Pensé que el testigo inocente que se interpone en una disputa, de ordinario recibe palos de ambos lados. Luego advertí lo terriblemente seria que estaba Barney, Lo realmente preocupada que aparecía.
— Está bien, lo intentaré — dije.
Pero no le dirás a Ted que tratas de ser árbitro en su discusión con Rossman, ¿verdad?
— ¡Oh! Entonces, ¿cómo entraré en el despacho de él?
Déjame que yo lo resuelva — dijo.
Acepté con un encogimiento de hombros. Entramos caminando en el edificio, mientras las nubes tormentosas avanzaban y lo oscurecían todo.
La masa de aire cálido sobre Nueva Inglaterra estaba siendo invadida por un chorro fuerte y frío procedente del Canadá. La invasión quedaba señalada por un frente. La línea del frente, de centenares de kilómetros de longitud, era una mezcla espesa de nubes negras que relampagueaban y emitían pequeños truenos, extendiendo lluvia y granizo sobre el suelo. Como la mayor parte de los frentes, éste olía a violencia. Impresionantes nubes de tormenta alcanzaban hasta doce kilómetros de altura, negras y terribles, cada una convertida en un motor complejo de furia turbulenta. Las partes adelantadas formaron una especie de salvaje tierra de nadie compuesta de centenares de nudos nubosos que corrían uno junto a otro, capaces de derribar y arrastrar a cualquier avión desprevenido como si fuese una hola seca en medio del vendaval. Las nubes invasoras siguieron hacia adelante, aporreando el suelo con granizadas y chubascos, serpenteando en el aire con sus relámpagos, hirviendo incluso hasta la estratosfera, en donde los vientos más fuertes y firmes aplastaban las cumbres nubosas formando con ellas cabezas de yunque. Acuciando en vanguardia, el flujo de aire frío invasor obligaba a que la masa cálida rindiese su humedad, convirtiese su energía calorífica en la violenta línea frontal de chubascos. Pero mientras el aire cálido se retiraba ante aquel invasor implacable, su calor vaporizado ablandaba el flujo de aire frío, lo calentaba, hasta que el frente de chubascos se rompió y desapareció, dejando sólo unas pocas cabezas tormentosas aisladas para que gruñesen inseguras antes de verse también disipadas por el sol constante.

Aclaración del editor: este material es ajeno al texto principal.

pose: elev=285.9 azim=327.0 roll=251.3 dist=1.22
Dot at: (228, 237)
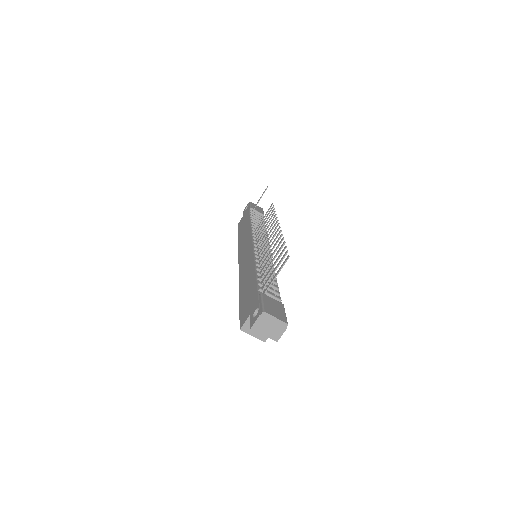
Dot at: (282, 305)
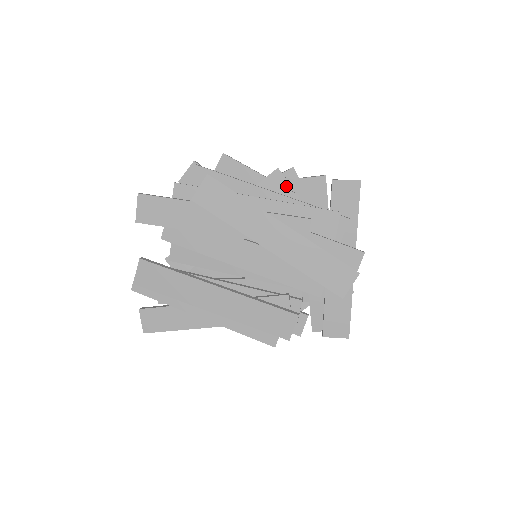
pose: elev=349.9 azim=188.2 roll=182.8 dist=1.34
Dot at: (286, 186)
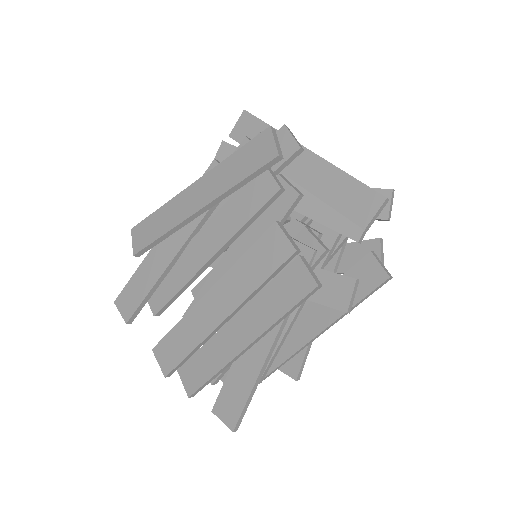
Dot at: occluded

Contemplé el desarrollo del chubasco desde la ventana del despacho de Ted, adonde me condujo Barney para que pasara la mañana. Vi cómo se alzaba el viento y las luces eternas se encendían al oscurecerse el cielo; vi salpicar las primeras gotas y luego grandes láminas de lluvia barrieron el aparcamiento que quedaba por debajo del río, las piedras del granizo rebotando en las capotas de los coches. Pese a toda su violencia, sin embargo, la tempestad terminó con rapidez. Salió el sol y empezó a secar los charcos. Me volví y vi que el reloj de la pared indicaba que habla transcurrido menos de una hora.

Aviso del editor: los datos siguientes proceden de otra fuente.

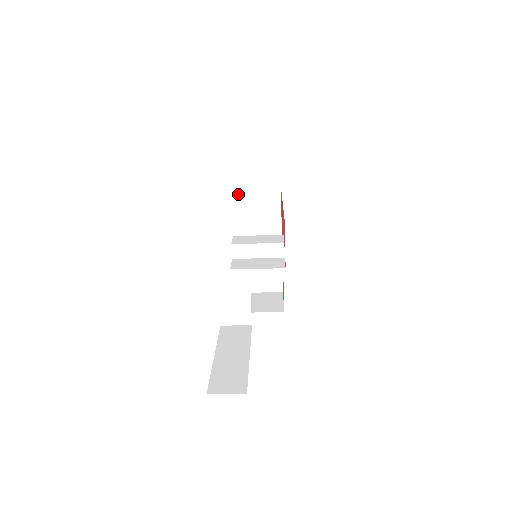
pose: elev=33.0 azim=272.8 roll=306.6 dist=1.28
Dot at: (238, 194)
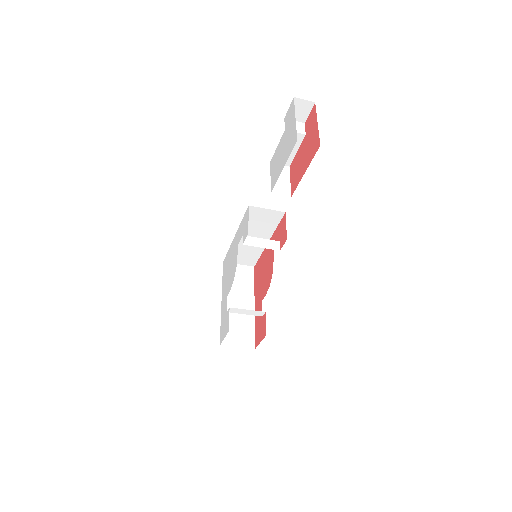
Dot at: (223, 266)
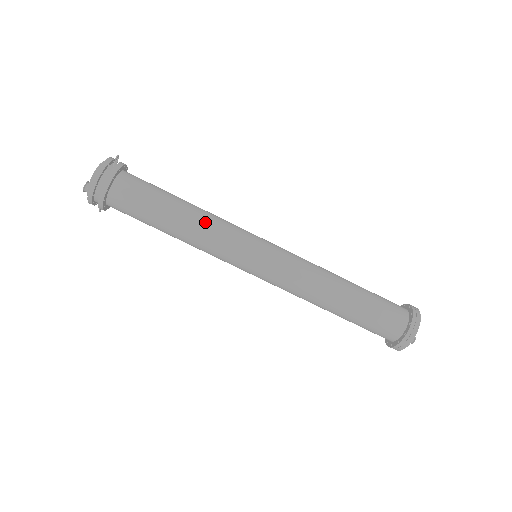
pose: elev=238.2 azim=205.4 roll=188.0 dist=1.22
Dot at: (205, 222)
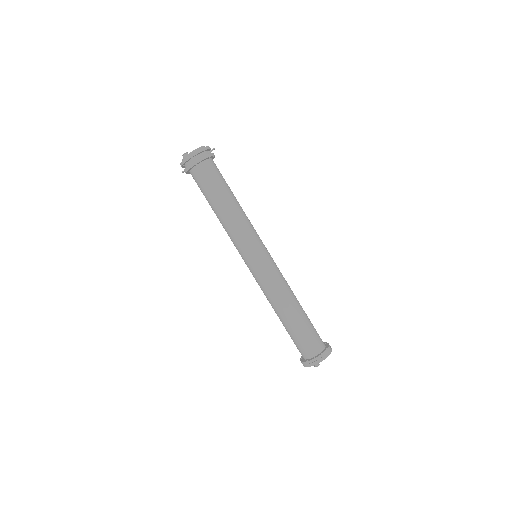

Ted compartía el despacho con Tuli. Era un cuartito pequeño, del mismo tamaño que el del doctor Barneveldt. Habla allí dos escritorios, un par de archivadores, dos estanterías atornilladas una encima de la otra y tres cafeteras eléctricas puestas en fila, en el alféizar de la ventana. Ted bebía café de igual modo que los osos se toman la miel y odiaba tener que esperar a que se preparase una nueva remesa de la infusión, me explicó Barney.